Monday 17 December 2007

The Falcon Out West (1944) William Clemens

When the word 'west' is in the title of a series film from the forties, you just know that it's going to manifest itself in the form of a loud rich Texan in a stetson, and sure enough there's one right off the bat. He's even called Tex and ably portrayed by Lyle Talbot even though he's as stereotypical as you could get. He's about to get married, apparently to someone who's only after his money, and his ex-wife wants the Falcon to persuade him out of it. Naturally, he's quickly killed by a rattlesnake bite, at the Flamingo Club no less and with $3,000 in $100 bills missing from his wallet, so the Falcon gets to a lot less persuasion and a lot more investigation.

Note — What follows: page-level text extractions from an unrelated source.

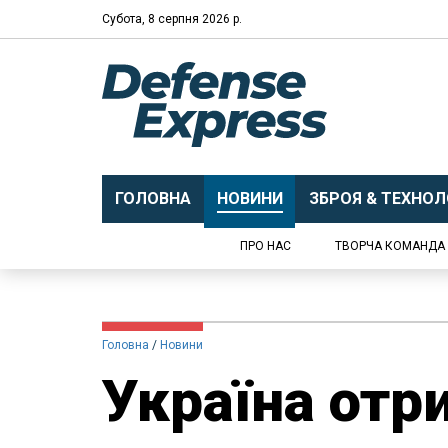
Субота, 8 серпня 2026 р.
ГОЛОВНА
НОВИНИ
ЗБРОЯ & ТЕХНОЛО
ПРО НАС
ТВОРЧА КОМАНДА
Головна
Новини
Україна отри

This film works in two directions. The first is a good one. I've long been a George Sanders fan, but he always seemed bored as the Falcon (and the Saint too, to be honest), and I don't think I'm just letting his last words resonate a little too far. His brother Tom Conway was just as good in their shared Falcon movie, The Falcon's Brother, and seems to get better with each successive solo film. He seems intrigued rather than bored and while their voices are very similar the intonation is very different. The twinkle of mischief in his eye seems real.

The second is not so good. The stereotypes get even worse with the locale shift to Tex's ranch in Texas and they include all those you'd expect to see in a badly stereotyped entry in a movie series. Runaway carriage, check. Game of poker, check. Bucking bronco riding, check. Even singing cowboys, check! At least the Indians aren't the butt of racist jokes: they're the punchlines instead and Detective Bates is the butt. 'How' he says to the first Indian he meets and the Indian replies very politely, 'Very well, thank you.' When they repeated the same joke later without a deliberate setup I laughed aloud.

The comic relief is fun and that makes a very pleasant change. The story isn't particularly surprising but there's some clever dialogue and the mystery isn't awesomely obvious. Bates is dumb but believably dumb, and as a counter the Falcon is believably clever. There's even some solid southwestern history, which I certainly wasn't expecting. A host of surprises and Tom Conway's mischievous twinkle outweigh the cowardly rush into stereotypes in my book.